▶ Assignment
Each line below that includes "Status" counts once; report the total and nothing more.

Text-based design files
-- Opening Marker --
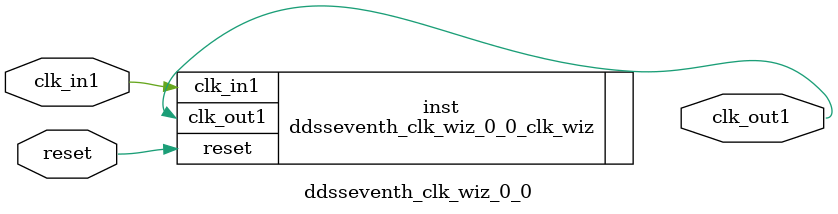
<source format=v>


`timescale 1ps/1ps

(* CORE_GENERATION_INFO = "ddsseventh_clk_wiz_0_0,clk_wiz_v6_0_11_0_0,{component_name=ddsseventh_clk_wiz_0_0,use_phase_alignment=true,use_min_o_jitter=false,use_max_i_jitter=false,use_dyn_phase_shift=false,use_inclk_switchover=false,use_dyn_reconfig=false,enable_axi=0,feedback_source=FDBK_AUTO,PRIMITIVE=MMCM,num_out_clk=1,clkin1_period=10.000,clkin2_period=10.000,use_power_down=false,use_reset=true,use_locked=false,use_inclk_stopped=false,feedback_type=SINGLE,CLOCK_MGR_TYPE=NA,manual_override=false}" *)

module ddsseventh_clk_wiz_0_0 
 (
  // Clock out ports
  output        clk_out1,
  // Status and control signals
  input         reset,
 // Clock in ports
  input         clk_in1
 );

  ddsseventh_clk_wiz_0_0_clk_wiz inst
  (
  // Clock out ports  
  .clk_out1(clk_out1),
  // Status and control signals               
  .reset(reset), 
 // Clock in ports
  .clk_in1(clk_in1)
  );

endmodule

</source>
-- Closing Marker --
▶ Your response
2